Friday, March 4, 2016

That Question

Poem for a Stormy Friday


"The ultimate question for a responsible man to ask is not how he is to extricate himself heroically from the affair, but how the coming generation shall continue to live."

Dietrich Bonhoeffer, Letters and Papers from Prison

Tent of Nations, West Bank



















I would extricate myself from all of this,
From the grievous pain in the woman's eye
As she recalls checkpoints and poverty
And her Dheisheh, the slum some call a refugee camp.
I would extricate myself from all of this,
From accusations and betrayal and,
Most of all, from the honest disappointment
In the voices of dear ones I offend.
I would extricate myself from words like
Nakba and Holocaust and anti-Semitism,
From angry parents who've buried children,
And gross generalizations about Arabs and Jews,
And anybody who spits at anybody ever.

I would extricate myself but, in your cell,
Somewhere, you ask that question that will not
Let me rest, that wakes me from my sleepy privilege.

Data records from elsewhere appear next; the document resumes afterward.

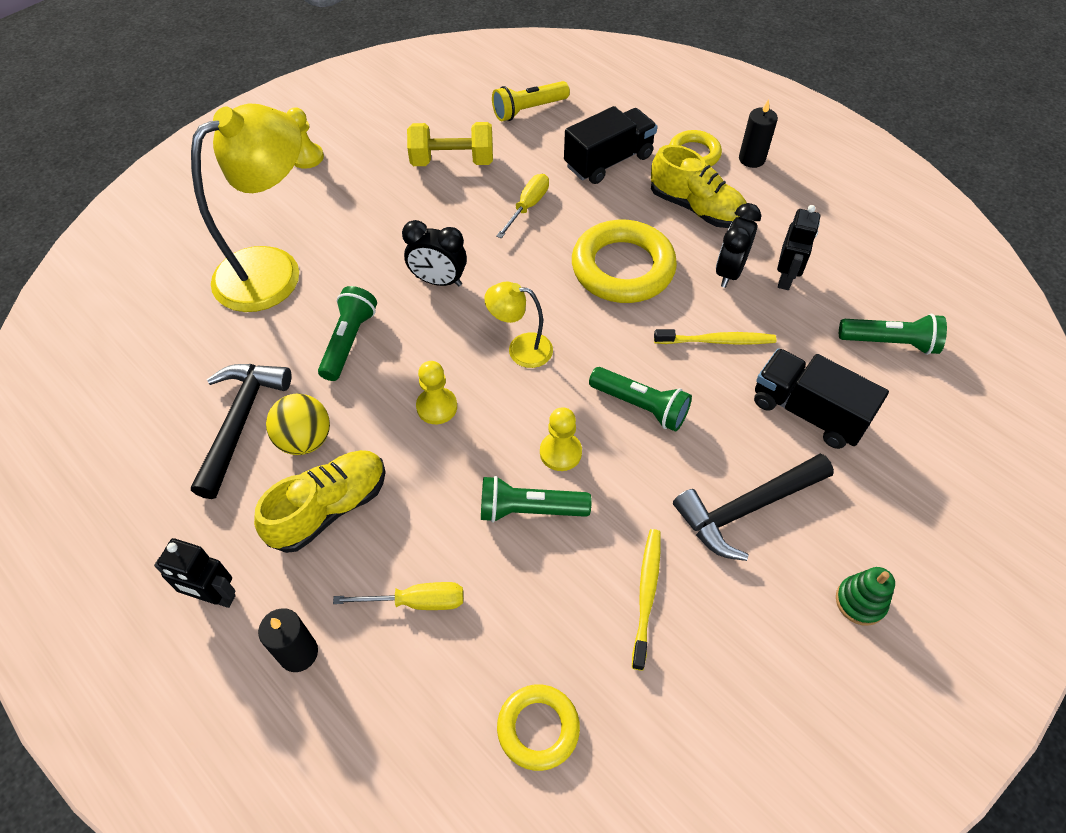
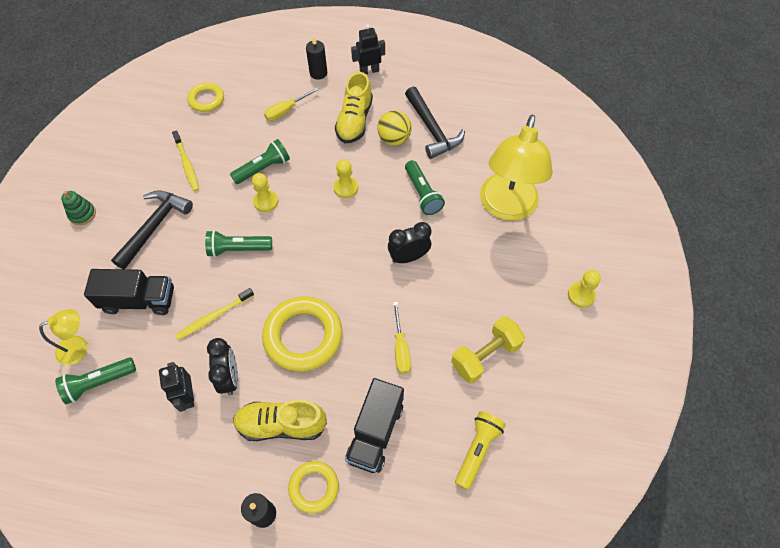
camera: 145 degrees right, 5 degrees up
(520, 349) = (327, 243): yellow lamp -> yellow lamp (79, 347)

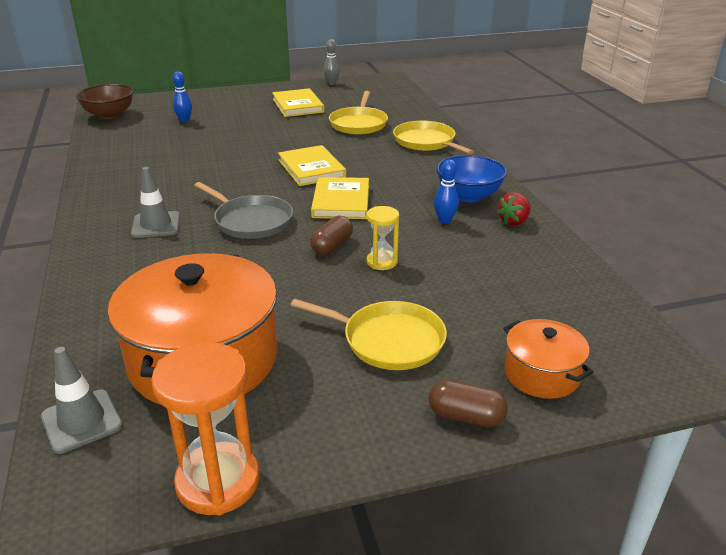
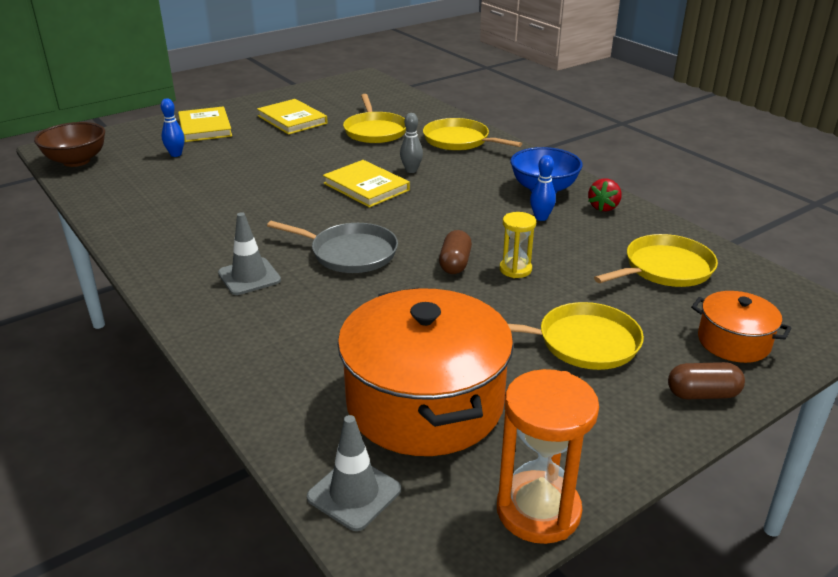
camera: 20 degrees left, 0 degrees up
(332, 83) = (308, 90): grey bowling pin -> grey bowling pin (411, 170)
(341, 201) = (425, 216): yellow book -> yellow book (205, 127)
(528, 289) = (664, 268): none -> yellow pan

I cannot extricate myself from this: not from
My respect for rabbis who risk and stand before tanks;
Not from my compassion for the woman at Dheisheh,
The gentle Sufi in East Jerusalem, the Lutheran
Pastor in Bethlehem who preaches love when
Walls rise sadly, cruelly all around him.
I cannot extricate myself from this: not from
This moment and these people and their pain,
And their request and my responsibility.
I cannot extricate myself from Rulah and Yael,
From Rami and Bassam, from Sam Bahour and Zoughbi Zoughbi,
From Neve Shalom and Dheisheh and Ramallah,
From Haifa and Jerusalem and the One who is One.

How shall the coming generation continue to live?